§ PROBLEM DETAILS
Resume the article on Hurricane Katrina relief and its business profits, continuing after its final sentence.

§ GIVEN TEXT
........

Katrina: social tragedy benefits exploiters, devastates workers

An article by Jon Bekken about the management of Hurricane Katrina relief. Originally appeared in the Industrial Worker (October 2005).

Submitted by Juan Conatz on June 24, 2016

Hundreds of thousands of workers face untold misery after they were displaced by Hurricane Katrina, and the flooding that wrecked much of New Orleans in its aftermath. It may be months before many of those displaced from coastal Louisiana and Mississippi are allowed to return to what remains of their homes. However, things are looking much more promising for business. Owners of office space throughout the Gulf Coast region are doing record business; hotels are charging top dollar for shabby units; oil companies are enjoying windfall profits as the wonders of capitalism transform their damaged (and fully insured) refineries and drilling platforms into a price bonanza for energy suppliers.

Stock prices for major contractors Halliburton and Baker Hughes - which also have been making out like bandits from the carnage of the Iraq war - skyrocketed as they joined in the scramble to profit off this tragedy. A Sept. 6 story in the New York Times celebrated the business opportunities, even as it cautioned that some "are wary about seeming too gleeful in light of New Orleans' misery."

"I always hate to talk about positives in a situation like this," Tetra Technologies CEO Geoffrey Hertel told the Times, "but this is certainly a growth business for the next 6 to 12 months." Tetra repairs oil platforms in the Gulf of Mexico.

........

§ DATA SECTION
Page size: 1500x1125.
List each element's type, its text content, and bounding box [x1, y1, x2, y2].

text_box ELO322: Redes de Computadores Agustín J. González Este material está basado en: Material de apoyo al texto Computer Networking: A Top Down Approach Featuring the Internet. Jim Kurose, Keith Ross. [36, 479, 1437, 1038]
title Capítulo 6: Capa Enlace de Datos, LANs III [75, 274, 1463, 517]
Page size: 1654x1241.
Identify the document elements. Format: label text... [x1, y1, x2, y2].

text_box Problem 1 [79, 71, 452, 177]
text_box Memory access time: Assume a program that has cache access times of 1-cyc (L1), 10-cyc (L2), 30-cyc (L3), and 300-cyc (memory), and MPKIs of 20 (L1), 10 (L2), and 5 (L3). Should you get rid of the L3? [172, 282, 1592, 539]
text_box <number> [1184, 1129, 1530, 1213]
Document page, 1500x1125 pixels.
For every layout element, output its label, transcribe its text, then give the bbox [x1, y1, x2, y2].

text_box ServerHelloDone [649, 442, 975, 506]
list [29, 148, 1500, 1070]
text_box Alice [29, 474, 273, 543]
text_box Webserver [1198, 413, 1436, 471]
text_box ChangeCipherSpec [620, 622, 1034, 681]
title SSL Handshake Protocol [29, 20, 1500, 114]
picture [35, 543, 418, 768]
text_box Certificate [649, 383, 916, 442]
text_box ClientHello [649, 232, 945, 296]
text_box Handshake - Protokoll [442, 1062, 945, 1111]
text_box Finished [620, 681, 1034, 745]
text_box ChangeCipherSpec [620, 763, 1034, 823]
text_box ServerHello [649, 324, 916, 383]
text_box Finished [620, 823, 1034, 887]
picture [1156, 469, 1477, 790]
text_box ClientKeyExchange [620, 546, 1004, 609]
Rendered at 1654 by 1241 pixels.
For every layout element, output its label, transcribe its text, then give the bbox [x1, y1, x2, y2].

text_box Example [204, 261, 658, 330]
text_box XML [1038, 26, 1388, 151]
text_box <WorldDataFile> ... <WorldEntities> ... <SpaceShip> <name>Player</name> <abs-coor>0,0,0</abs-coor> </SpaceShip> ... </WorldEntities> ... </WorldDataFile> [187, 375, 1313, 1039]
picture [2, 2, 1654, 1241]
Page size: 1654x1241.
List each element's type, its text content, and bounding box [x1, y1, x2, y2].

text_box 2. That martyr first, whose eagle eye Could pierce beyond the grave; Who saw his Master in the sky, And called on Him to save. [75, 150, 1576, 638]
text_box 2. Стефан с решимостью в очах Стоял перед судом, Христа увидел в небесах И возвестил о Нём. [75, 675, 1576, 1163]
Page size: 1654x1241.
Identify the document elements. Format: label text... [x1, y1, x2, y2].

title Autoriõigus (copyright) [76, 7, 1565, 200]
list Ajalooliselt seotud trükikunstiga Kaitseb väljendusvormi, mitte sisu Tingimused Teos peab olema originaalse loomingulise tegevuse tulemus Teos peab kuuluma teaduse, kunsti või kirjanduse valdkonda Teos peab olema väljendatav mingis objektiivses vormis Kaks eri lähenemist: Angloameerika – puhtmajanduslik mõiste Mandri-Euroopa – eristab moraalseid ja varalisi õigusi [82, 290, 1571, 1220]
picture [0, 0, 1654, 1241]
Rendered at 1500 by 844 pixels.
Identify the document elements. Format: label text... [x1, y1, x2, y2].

........

§ WRITTEN REPLY
Let no one believe this was a natural disaster. The hurricane itself may have been a force of nature, although most scientists who study the earth's changing climate believe that the frequency and intensity of hurricanes has increased sharply as a result of global warming - that is, as a result of the capitalists' reckless plundering and destruction of our planet. (Similarly, the flooding was worsened because the government has for years ignored environmentalists' warnings that the wetlands and harbor islands needed to buffer New Orleans from storms were being destroyed.)

But there was ample opportunity to evacuate before the hurricane struck, and even more time before the flooding that caused the bulk of the carnage. Hundreds of thousands loaded their possessions in their cars, grabbed some cash, and headed out of town to wait the storm out. A few refused to leave their homes. But tens of thousands had no choice. They did not have cars in which to make the journey, nor funds with which to buy fuel (the price of which was already skyrocketing), nor credit cards with which to book a hotel room in some strange city, far from family and friends. This was a private-sector evacuation, open only to those with the economic means to participate. The poor were left to fend for themselves, as best they could.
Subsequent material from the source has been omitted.